Things to do in Bologna: some historical notes
Bologna owes its current name to the Celtic name of Bona.
Romans placed Bononia along the Emilia route, or Emiliana route. This will determine the crossroads between Po river Valley, Turin, Milan, Venice on one side and Tuscany with Florence, Pisa and Siena on the other one.
When Western Roman Empire collapsed, Bologna became a stronghold of the Exarchate of Ravenna belonging to the Byzantine Empire. The Lombards invaded the city. Charlemagne took it back in 786, so Bologna became part of the Holy Roman Empire.
Around 1000 AD, Bologna acquired autonomy and obtained legal and economic concessions from the empire. Hence the birth of the oldest University in Europe, which earned the nickname of “Bologna the learned” that stands to day.
The city joined other northern Italy towns against the emperor Frederick Barbarossa, who felt compelled to bestow Lombard League cities various political and administrative prerogatives; he refrained from appointing the podestà, recognizing the full legitimacy of the consuls appointed by the municipalities.
They had to take an oath of dedication to the emperor and receive the mandate from him. In exchange, the emperor would receive compensation and food for imperial troops and horses, in case he would come down to Italy.
The city becomes an important commercial center. Its channels allow the transit of large quantities of goods and provide energy for development of the textile industry.

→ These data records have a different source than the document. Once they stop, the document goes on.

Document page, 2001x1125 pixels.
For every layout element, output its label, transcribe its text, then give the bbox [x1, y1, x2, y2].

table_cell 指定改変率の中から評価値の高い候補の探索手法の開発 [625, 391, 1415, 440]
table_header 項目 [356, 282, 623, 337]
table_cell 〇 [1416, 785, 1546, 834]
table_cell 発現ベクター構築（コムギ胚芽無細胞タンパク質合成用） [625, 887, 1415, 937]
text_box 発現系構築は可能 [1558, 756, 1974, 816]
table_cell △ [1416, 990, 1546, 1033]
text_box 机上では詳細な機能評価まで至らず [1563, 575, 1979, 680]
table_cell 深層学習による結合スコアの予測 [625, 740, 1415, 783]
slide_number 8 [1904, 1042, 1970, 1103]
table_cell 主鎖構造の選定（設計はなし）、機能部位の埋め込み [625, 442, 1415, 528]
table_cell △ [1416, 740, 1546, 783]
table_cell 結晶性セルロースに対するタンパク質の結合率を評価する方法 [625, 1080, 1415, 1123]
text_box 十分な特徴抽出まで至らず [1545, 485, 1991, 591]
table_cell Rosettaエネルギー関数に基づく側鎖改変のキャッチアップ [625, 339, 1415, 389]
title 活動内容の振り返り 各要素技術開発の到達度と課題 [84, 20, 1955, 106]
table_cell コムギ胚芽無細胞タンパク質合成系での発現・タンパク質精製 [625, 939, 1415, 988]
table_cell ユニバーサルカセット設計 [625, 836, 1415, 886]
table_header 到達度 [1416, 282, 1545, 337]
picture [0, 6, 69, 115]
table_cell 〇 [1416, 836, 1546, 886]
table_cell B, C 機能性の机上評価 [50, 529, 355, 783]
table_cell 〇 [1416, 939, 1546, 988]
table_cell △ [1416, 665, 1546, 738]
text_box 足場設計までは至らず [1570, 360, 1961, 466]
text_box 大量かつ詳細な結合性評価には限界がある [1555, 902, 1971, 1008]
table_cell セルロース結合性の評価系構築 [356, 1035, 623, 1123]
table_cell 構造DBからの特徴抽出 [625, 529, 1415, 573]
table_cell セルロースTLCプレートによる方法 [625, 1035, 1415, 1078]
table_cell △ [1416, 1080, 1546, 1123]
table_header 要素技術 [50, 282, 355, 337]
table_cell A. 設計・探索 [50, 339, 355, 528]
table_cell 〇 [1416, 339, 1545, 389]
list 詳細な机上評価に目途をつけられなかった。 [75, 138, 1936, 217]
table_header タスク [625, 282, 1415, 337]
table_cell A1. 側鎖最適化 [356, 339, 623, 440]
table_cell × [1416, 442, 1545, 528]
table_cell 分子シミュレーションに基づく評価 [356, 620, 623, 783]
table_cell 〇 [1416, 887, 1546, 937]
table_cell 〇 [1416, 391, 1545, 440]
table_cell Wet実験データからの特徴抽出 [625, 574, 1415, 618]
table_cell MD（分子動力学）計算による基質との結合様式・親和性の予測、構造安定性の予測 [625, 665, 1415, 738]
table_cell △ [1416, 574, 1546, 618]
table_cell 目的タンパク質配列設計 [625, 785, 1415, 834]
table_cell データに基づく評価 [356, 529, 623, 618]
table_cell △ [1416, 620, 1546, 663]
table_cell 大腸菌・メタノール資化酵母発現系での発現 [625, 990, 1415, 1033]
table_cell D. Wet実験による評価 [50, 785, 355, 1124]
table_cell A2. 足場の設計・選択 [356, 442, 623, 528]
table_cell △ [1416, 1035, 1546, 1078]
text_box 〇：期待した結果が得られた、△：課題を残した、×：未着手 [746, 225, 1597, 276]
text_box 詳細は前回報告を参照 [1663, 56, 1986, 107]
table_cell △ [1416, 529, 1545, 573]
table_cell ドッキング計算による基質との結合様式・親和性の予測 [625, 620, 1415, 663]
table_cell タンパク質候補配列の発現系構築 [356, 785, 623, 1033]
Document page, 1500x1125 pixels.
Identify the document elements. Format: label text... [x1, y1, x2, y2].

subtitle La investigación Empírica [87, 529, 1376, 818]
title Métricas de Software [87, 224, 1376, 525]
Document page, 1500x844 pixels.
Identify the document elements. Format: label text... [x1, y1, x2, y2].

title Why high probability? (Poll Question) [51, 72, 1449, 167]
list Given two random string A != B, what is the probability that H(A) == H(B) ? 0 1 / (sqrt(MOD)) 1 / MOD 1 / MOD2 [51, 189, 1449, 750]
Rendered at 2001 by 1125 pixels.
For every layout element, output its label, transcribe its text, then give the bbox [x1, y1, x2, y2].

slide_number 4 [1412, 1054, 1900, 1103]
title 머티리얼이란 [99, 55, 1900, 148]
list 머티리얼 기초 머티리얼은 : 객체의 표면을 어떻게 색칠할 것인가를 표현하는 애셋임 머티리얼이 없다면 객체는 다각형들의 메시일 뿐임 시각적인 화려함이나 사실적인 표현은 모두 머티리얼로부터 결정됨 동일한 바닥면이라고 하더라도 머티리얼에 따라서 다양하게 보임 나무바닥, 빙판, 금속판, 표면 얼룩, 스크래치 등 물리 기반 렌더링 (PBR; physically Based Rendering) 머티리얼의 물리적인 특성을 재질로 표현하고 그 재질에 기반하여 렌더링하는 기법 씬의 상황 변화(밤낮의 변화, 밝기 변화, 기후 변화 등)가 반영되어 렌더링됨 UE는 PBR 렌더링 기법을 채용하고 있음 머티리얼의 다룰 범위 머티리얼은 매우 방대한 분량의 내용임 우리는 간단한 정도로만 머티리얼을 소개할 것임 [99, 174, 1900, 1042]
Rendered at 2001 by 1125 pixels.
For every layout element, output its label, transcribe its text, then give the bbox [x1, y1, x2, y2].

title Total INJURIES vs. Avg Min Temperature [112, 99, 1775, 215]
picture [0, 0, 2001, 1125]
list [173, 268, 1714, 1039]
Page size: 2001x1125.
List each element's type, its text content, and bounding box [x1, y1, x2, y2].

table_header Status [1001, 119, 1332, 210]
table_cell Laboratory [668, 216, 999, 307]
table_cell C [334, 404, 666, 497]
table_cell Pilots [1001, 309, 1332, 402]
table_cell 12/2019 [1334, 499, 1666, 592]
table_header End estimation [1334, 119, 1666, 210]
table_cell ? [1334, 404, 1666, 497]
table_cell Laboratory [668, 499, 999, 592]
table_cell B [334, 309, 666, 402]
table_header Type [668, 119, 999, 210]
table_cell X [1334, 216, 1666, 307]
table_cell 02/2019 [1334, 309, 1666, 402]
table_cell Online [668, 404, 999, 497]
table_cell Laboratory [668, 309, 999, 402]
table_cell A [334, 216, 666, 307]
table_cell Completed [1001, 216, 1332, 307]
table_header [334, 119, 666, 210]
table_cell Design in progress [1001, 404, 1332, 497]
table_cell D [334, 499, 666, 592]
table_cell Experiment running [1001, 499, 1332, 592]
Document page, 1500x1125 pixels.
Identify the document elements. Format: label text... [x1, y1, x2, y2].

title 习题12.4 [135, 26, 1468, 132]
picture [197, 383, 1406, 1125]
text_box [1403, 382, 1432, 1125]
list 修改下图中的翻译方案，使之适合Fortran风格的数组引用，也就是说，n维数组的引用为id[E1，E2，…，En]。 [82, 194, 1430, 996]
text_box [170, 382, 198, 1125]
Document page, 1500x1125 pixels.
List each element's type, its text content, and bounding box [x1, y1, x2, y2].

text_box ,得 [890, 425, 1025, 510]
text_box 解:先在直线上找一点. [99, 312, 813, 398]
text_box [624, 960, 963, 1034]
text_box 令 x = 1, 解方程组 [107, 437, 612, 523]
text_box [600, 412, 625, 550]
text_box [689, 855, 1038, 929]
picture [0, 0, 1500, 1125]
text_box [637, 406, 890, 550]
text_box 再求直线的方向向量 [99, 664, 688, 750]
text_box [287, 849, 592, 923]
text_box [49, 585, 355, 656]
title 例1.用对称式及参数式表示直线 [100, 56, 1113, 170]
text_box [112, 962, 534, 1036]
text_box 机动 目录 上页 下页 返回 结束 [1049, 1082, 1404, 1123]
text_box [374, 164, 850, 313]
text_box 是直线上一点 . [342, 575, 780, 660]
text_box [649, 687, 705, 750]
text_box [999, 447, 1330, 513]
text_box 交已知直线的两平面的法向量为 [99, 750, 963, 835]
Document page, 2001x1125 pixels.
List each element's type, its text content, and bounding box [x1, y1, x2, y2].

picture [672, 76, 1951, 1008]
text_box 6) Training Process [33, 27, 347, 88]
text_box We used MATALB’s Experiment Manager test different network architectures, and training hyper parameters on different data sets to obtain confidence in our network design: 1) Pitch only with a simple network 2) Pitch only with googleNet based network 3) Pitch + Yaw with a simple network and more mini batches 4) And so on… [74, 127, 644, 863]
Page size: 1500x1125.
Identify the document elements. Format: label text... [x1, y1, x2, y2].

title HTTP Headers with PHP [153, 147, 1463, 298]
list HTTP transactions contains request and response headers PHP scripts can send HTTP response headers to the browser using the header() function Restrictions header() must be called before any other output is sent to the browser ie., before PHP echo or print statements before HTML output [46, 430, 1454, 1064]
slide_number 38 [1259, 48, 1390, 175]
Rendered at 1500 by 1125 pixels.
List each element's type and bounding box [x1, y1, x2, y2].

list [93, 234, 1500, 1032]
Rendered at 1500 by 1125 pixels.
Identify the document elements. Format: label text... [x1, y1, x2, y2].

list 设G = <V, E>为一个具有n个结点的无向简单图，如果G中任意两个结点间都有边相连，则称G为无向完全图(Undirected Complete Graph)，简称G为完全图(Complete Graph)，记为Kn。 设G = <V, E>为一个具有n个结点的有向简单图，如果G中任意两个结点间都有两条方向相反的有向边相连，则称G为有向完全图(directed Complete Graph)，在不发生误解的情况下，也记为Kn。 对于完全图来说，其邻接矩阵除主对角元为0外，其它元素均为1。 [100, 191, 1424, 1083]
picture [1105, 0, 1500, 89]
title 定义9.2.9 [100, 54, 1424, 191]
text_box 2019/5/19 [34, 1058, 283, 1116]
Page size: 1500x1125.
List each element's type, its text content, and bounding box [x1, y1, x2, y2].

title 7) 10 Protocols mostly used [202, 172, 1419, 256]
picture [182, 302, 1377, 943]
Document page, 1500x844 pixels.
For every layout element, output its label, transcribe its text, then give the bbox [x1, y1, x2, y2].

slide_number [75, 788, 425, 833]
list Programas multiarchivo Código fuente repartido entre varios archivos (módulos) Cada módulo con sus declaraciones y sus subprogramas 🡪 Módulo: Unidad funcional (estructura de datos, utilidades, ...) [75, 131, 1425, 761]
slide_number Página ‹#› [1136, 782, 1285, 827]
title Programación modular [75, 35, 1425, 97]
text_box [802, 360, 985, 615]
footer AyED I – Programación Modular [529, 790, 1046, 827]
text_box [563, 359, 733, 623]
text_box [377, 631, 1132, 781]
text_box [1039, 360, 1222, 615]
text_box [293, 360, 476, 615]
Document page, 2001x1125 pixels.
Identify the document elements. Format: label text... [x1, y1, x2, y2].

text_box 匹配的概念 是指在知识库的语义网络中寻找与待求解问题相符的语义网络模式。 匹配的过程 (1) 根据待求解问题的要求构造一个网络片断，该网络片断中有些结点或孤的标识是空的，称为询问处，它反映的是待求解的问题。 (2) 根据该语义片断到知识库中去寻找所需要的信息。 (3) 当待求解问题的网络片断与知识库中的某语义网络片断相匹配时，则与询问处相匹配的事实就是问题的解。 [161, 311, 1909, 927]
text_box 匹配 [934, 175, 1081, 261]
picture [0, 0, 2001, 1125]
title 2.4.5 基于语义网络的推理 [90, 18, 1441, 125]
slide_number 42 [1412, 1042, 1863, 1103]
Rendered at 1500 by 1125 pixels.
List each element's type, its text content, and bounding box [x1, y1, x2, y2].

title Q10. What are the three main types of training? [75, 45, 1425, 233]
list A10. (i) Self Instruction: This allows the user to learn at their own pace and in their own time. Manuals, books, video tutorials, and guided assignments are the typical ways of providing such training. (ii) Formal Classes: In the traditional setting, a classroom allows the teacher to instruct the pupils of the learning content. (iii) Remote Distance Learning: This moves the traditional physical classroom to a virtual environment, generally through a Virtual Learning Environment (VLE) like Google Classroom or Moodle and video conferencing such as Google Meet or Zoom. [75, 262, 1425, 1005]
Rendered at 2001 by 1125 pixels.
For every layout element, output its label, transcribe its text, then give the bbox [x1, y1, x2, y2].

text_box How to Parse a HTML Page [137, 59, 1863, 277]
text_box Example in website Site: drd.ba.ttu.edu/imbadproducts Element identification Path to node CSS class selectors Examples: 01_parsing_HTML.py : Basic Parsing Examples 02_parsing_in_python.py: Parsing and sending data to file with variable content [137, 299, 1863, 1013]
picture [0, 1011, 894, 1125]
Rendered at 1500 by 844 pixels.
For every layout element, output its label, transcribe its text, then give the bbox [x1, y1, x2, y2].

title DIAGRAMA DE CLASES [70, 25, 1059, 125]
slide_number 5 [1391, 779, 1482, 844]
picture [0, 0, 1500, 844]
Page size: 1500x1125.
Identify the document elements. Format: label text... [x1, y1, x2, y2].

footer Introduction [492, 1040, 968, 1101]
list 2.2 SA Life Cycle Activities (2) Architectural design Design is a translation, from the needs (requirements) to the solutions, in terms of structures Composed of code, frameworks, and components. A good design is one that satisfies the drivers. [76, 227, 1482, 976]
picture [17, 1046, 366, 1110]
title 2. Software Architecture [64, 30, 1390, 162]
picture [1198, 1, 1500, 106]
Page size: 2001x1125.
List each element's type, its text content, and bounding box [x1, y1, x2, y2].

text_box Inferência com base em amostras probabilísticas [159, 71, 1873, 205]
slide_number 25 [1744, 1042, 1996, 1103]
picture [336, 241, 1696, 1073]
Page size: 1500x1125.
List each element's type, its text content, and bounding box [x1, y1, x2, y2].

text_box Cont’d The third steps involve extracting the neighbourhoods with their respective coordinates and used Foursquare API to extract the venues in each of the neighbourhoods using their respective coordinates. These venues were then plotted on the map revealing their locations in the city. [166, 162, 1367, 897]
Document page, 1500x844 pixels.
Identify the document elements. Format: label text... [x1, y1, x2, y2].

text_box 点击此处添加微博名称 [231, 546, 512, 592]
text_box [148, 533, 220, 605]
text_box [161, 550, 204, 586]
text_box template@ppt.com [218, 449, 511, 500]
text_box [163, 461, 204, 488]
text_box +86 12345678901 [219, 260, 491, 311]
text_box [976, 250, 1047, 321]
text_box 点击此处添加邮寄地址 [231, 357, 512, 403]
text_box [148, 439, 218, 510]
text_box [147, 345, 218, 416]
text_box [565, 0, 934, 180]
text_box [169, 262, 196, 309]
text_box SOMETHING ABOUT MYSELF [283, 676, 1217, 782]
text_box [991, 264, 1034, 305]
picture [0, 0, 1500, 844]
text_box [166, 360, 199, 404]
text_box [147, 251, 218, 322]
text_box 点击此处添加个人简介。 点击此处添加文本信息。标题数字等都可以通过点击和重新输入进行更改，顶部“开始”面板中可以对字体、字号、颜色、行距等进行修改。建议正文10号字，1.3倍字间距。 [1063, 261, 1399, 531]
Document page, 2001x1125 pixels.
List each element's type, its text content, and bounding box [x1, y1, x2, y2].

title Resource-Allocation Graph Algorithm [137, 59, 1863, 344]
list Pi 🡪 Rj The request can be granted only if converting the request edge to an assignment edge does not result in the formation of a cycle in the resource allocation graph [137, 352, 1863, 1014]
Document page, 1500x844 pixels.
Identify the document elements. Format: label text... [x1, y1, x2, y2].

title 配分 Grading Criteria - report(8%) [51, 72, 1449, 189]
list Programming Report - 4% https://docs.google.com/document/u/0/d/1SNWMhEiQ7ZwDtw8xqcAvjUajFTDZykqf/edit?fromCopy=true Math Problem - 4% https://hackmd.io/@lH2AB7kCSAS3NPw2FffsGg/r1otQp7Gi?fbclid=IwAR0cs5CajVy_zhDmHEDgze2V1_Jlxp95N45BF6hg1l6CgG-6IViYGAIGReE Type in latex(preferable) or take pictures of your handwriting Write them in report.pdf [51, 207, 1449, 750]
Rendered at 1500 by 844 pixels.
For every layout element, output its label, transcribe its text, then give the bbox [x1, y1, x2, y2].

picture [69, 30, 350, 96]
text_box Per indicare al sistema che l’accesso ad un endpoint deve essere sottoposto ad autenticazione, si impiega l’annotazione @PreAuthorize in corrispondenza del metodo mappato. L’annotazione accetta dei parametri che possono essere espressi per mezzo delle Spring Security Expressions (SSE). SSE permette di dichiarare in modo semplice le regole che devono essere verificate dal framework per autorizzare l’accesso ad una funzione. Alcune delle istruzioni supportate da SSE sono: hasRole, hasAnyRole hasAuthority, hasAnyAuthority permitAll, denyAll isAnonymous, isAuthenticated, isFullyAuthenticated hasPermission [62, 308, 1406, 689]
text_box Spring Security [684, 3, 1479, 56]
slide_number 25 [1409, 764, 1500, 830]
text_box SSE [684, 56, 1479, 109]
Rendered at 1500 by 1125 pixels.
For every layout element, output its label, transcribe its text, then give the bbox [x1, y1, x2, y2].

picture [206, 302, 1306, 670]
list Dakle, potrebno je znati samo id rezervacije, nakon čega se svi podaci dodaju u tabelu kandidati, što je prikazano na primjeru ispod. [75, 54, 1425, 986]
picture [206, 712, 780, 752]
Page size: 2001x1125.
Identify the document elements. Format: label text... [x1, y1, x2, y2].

Around 1300, gov power was unstable: power passed to Visconti’s, then to the Pope, then to other high-ranking Bolognese families. Between 1445 and 1506 the Bentivoglio family ruled the city and opened the flourishing period of the Renaissance.
More recent history refers to the Anglo-American bombings in 1943, which partially destroyed Bologna and its infrastructures (especially its railway station). The city was freed from Nazis in April 1945 by Polish army: hence the deep left tradition, with a vivid memory of partisan activity.